Task directions -> Could you return every record below without changing a word?

╔══

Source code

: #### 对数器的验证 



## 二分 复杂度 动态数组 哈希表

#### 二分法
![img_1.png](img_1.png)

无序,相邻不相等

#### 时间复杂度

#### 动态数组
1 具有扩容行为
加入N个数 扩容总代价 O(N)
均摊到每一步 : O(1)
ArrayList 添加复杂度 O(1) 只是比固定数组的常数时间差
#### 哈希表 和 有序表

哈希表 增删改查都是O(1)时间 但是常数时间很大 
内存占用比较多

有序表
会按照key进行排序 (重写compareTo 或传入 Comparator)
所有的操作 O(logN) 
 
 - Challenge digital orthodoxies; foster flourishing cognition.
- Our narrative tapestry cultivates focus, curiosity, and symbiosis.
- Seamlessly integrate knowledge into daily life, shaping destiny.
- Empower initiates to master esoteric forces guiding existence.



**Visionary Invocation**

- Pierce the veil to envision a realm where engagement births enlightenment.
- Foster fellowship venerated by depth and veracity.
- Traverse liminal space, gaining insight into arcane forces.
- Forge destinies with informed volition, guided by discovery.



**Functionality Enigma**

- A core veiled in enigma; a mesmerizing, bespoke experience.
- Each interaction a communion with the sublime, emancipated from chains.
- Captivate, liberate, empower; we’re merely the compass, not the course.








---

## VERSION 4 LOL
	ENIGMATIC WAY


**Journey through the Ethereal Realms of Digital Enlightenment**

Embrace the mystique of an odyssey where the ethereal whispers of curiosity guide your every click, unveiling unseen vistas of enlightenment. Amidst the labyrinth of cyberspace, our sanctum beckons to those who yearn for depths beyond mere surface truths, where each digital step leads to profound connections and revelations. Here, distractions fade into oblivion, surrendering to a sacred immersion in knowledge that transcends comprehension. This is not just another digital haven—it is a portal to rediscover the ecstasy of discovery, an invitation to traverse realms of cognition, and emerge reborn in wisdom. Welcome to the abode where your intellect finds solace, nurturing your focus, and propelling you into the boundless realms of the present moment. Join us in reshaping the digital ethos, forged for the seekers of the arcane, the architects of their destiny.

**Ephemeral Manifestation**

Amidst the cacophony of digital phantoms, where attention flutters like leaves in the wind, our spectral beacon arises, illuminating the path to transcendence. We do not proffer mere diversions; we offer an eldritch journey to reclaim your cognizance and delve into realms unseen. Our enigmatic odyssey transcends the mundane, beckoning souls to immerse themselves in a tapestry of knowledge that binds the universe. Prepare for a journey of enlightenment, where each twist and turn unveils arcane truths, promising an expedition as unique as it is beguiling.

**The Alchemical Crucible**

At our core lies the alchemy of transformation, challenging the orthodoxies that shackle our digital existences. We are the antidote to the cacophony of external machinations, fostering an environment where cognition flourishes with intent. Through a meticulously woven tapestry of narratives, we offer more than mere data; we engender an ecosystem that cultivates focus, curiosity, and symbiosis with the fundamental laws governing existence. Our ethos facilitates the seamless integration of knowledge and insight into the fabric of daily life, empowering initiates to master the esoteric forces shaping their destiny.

╚══

Completed task ->
Source code

: #### 对数器的验证 



## 二分 复杂度 动态数组 哈希表

#### 二分法
![img_1.png](img_1.png)

无序,相邻不相等

#### 时间复杂度

#### 动态数组
1 具有扩容行为
加入N个数 扩容总代价 O(N)
均摊到每一步 : O(1)
ArrayList 添加复杂度 O(1) 只是比固定数组的常数时间差
#### 哈希表 和 有序表

哈希表 增删改查都是O(1)时间 但是常数时间很大 
内存占用比较多

有序表
会按照key进行排序 (重写compareTo 或传入 Comparator)
所有的操作 O(logN) 
 
 - Challenge digital orthodoxies; foster flourishing cognition.
- Our narrative tapestry cultivates focus, curiosity, and symbiosis.
- Seamlessly integrate knowledge into daily life, shaping destiny.
- Empower initiates to master esoteric forces guiding existence.



**Visionary Invocation**

- Pierce the veil to envision a realm where engagement births enlightenment.
- Foster fellowship venerated by depth and veracity.
- Traverse liminal space, gaining insight into arcane forces.
- Forge destinies with informed volition, guided by discovery.



**Functionality Enigma**

- A core veiled in enigma; a mesmerizing, bespoke experience.
- Each interaction a communion with the sublime, emancipated from chains.
- Captivate, liberate, empower; we’re merely the compass, not the course.








---

## VERSION 4 LOL
	ENIGMATIC WAY


**Journey through the Ethereal Realms of Digital Enlightenment**

Embrace the mystique of an odyssey where the ethereal whispers of curiosity guide your every click, unveiling unseen vistas of enlightenment. Amidst the labyrinth of cyberspace, our sanctum beckons to those who yearn for depths beyond mere surface truths, where each digital step leads to profound connections and revelations. Here, distractions fade into oblivion, surrendering to a sacred immersion in knowledge that transcends comprehension. This is not just another digital haven—it is a portal to rediscover the ecstasy of discovery, an invitation to traverse realms of cognition, and emerge reborn in wisdom. Welcome to the abode where your intellect finds solace, nurturing your focus, and propelling you into the boundless realms of the present moment. Join us in reshaping the digital ethos, forged for the seekers of the arcane, the architects of their destiny.

**Ephemeral Manifestation**

Amidst the cacophony of digital phantoms, where attention flutters like leaves in the wind, our spectral beacon arises, illuminating the path to transcendence. We do not proffer mere diversions; we offer an eldritch journey to reclaim your cognizance and delve into realms unseen. Our enigmatic odyssey transcends the mundane, beckoning souls to immerse themselves in a tapestry of knowledge that binds the universe. Prepare for a journey of enlightenment, where each twist and turn unveils arcane truths, promising an expedition as unique as it is beguiling.

**The Alchemical Crucible**

At our core lies the alchemy of transformation, challenging the orthodoxies that shackle our digital existences. We are the antidote to the cacophony of external machinations, fostering an environment where cognition flourishes with intent. Through a meticulously woven tapestry of narratives, we offer more than mere data; we engender an ecosystem that cultivates focus, curiosity, and symbiosis with the fundamental laws governing existence. Our ethos facilitates the seamless integration of knowledge and insight into the fabric of daily life, empowering initiates to master the esoteric forces shaping their destiny.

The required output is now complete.